Task description:
An exact transcription of the listing, without its images, is what the answer must contain.

Input records:
==========

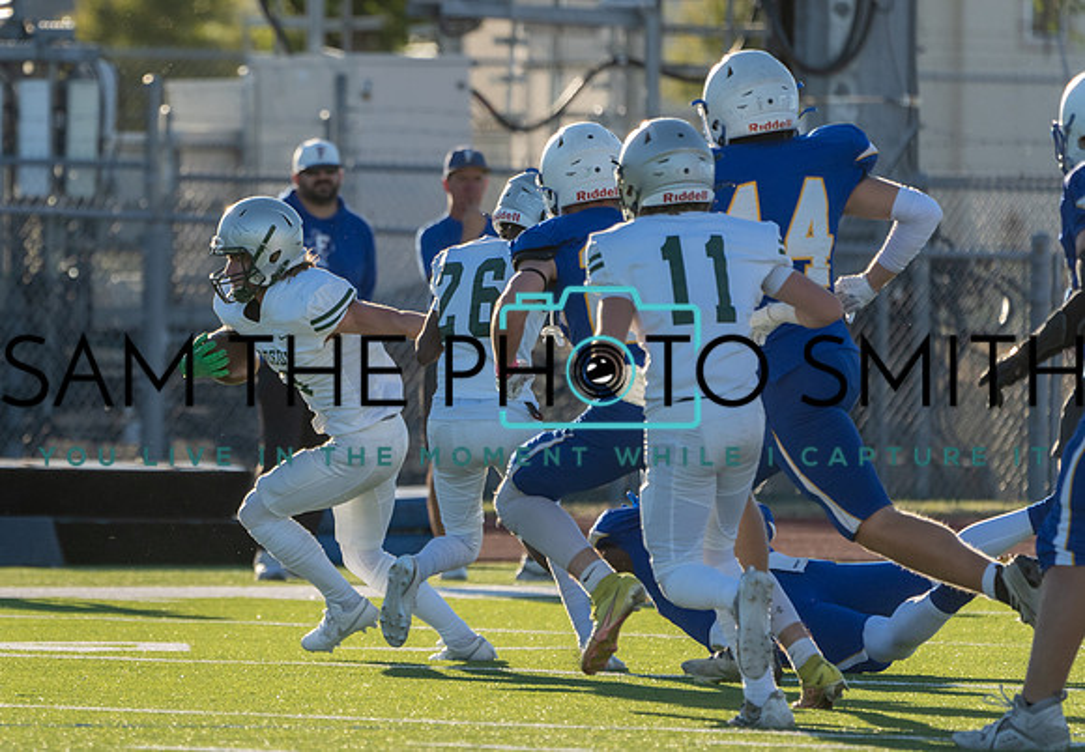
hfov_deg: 3.4
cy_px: 354
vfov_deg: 2.4
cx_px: 283
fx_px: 18315
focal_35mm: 600
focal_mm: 400
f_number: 5.6
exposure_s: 1/1250
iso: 500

==========

Expected answer:
hfov_deg: 3.4
cy_px: 354
vfov_deg: 2.4
cx_px: 283
fx_px: 18315
focal_35mm: 600
focal_mm: 400
f_number: 5.6
exposure_s: 1/1250
iso: 500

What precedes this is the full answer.